To be successful in the stockmarket we must buy low and sell high. Sure, dividends are a great bonus of investing in strong companies but they shouldn't be the focal point of your strategy.
However by buying and holding quality growth stocks, savvy investors can take advantage of both increasing earnings and dividends per share. Here are five companies you could consider adding to your portfolio today.
1. Shine Corporate Ltd (ASX: SHJ)
Shine is a small-cap law firm which recently listed on the ASX. From humble beginnings in Queensland, Shine has expanded its footprint throughout much of the country with a total of 39 offices. Following in the footsteps of its larger counterpart Slater & Gordon Limited (ASX: SGH), it has a long growth runway ahead.
2. Thorn Group Ltd (ASX: TGA)
Thorn Group is a leading provider of rental products and equipment finance for both business and private customers. It is the owner of brands such as Radio Rentals and Rentlo. Trading on a P/E ratio of just 11 it pays a 4.9% dividend.
3. Cash Converters International Ltd (ASX: CCV)
In addition to being a well-recognised pawn shop operator, Cashies' payday loans and cash advances are a big driver of revenues and earnings. Its shift to online loans is shaping up to have real growth potential, despite changes to lending laws in Australia. In addition its Carboodle business is growing rapidly. Trading on a P/E of 13, Cashies is a great buy at current prices.
4. Senex Energy Ltd (ASX: SXY)
Oil and gas producer Senex Energy is one of Australia's best resources stocks. With growing production, increasing reserves, excellent balance sheets and exploration blocks in some highly prospective areas, I believe it represents a great long-term buy at current prices. It trades on a P/E of 12.

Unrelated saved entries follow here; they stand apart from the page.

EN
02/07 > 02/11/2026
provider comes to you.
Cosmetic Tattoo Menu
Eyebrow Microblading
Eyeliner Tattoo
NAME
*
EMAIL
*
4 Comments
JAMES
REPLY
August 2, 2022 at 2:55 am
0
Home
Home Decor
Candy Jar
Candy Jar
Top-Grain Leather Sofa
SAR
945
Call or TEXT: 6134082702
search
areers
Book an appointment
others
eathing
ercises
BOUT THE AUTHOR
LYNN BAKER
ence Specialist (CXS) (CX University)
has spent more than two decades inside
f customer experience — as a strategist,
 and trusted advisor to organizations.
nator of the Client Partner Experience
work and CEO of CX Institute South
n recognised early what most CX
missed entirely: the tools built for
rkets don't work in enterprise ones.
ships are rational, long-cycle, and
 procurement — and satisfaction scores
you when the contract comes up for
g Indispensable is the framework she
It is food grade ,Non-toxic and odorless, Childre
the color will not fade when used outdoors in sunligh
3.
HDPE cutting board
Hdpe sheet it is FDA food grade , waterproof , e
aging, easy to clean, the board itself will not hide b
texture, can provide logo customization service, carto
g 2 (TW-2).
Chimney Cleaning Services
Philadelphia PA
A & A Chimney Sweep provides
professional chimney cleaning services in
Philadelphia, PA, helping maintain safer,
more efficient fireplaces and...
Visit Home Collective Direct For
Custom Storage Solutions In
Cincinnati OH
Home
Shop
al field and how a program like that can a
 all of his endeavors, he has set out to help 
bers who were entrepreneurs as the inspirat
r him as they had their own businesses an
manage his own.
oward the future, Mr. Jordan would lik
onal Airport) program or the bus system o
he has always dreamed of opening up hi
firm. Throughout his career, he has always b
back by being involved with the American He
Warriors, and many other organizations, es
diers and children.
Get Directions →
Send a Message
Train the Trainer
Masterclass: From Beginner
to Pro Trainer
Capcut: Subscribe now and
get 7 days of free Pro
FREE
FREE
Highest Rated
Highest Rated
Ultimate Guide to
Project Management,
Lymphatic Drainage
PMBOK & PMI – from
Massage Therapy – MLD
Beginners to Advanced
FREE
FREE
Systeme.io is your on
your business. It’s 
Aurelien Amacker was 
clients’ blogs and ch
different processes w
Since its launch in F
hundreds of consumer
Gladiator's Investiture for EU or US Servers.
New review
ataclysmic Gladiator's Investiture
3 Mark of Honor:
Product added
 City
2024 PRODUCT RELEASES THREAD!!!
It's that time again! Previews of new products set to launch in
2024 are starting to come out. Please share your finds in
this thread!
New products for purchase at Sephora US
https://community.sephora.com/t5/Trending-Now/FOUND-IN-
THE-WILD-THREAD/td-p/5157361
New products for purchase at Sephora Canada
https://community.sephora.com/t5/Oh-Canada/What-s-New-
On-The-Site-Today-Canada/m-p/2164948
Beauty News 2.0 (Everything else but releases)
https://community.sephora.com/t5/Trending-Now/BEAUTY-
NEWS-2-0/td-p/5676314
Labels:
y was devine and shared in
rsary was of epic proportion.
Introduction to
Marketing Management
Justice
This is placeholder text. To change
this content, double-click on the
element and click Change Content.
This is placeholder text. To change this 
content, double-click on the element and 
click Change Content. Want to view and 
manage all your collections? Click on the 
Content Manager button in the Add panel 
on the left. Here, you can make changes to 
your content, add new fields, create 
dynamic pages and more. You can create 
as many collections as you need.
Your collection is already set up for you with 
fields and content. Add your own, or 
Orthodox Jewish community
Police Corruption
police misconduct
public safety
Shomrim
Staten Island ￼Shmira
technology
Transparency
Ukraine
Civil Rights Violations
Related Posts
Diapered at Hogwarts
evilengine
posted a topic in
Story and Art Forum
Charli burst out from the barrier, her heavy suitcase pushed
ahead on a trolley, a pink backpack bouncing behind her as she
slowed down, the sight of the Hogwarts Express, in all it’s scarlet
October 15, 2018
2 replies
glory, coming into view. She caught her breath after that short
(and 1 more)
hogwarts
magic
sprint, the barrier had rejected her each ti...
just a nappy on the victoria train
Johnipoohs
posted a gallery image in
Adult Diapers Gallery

5. RCG Corporation Limited (ASX: RCG)
As the owner of The Athlete's Foot, RCG uses its exclusive rights to distribute top branded footwear and apparel. Popular names include Merrell, Saucony, Cushe, Chaco and CAT. Trading on 15 times earnings it is forecast to pay an impressive 6.3% dividend.
Foolish takeaway
Each of these companies represent great buying opportunities and should make up part of any long-term growth portfolio. I already own four of the six companies mentioned in this article, but am strongly considering adding the other two in the near future.